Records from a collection

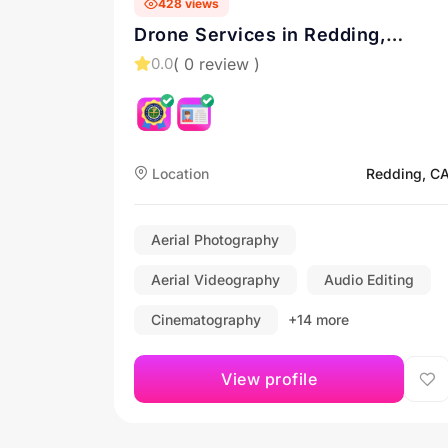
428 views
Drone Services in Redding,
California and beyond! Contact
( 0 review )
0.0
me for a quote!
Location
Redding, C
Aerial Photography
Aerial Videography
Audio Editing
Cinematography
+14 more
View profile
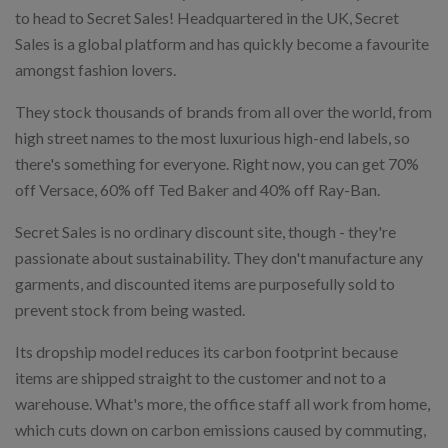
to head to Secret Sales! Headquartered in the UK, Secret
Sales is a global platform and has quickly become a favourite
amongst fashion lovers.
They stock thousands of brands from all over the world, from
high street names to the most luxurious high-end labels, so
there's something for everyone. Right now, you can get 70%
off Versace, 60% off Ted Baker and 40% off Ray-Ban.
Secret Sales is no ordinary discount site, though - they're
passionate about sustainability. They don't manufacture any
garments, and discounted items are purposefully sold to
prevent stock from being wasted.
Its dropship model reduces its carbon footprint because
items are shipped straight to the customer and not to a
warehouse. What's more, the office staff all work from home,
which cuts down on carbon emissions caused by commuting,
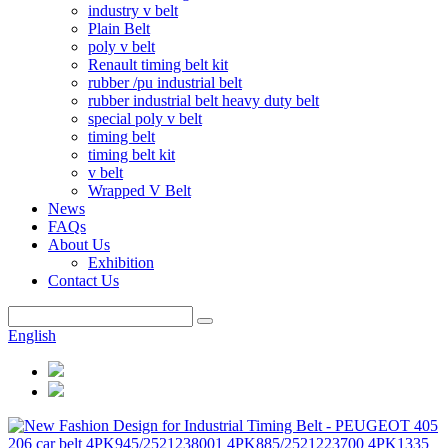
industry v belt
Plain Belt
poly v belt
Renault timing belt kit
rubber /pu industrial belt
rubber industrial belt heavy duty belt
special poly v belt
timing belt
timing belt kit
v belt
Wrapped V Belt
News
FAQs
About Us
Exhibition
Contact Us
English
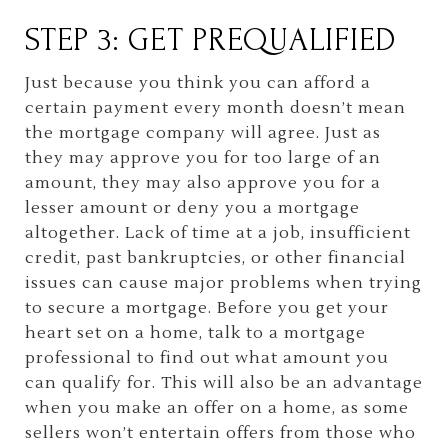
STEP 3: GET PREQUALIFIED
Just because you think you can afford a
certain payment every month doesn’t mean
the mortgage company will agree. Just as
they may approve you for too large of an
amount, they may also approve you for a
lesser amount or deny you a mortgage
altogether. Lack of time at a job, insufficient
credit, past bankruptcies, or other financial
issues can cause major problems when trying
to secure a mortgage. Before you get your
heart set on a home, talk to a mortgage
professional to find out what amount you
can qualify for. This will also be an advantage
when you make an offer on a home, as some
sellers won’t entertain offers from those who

## Try it
Would you output the lines from the one that contains "heart set on a home, talk to a mortgage" to the end of the data, both ends included, exactly as they appear?

## Solution for this exercise
heart set on a home, talk to a mortgage
professional to find out what amount you
can qualify for. This will also be an advantage
when you make an offer on a home, as some
sellers won’t entertain offers from those who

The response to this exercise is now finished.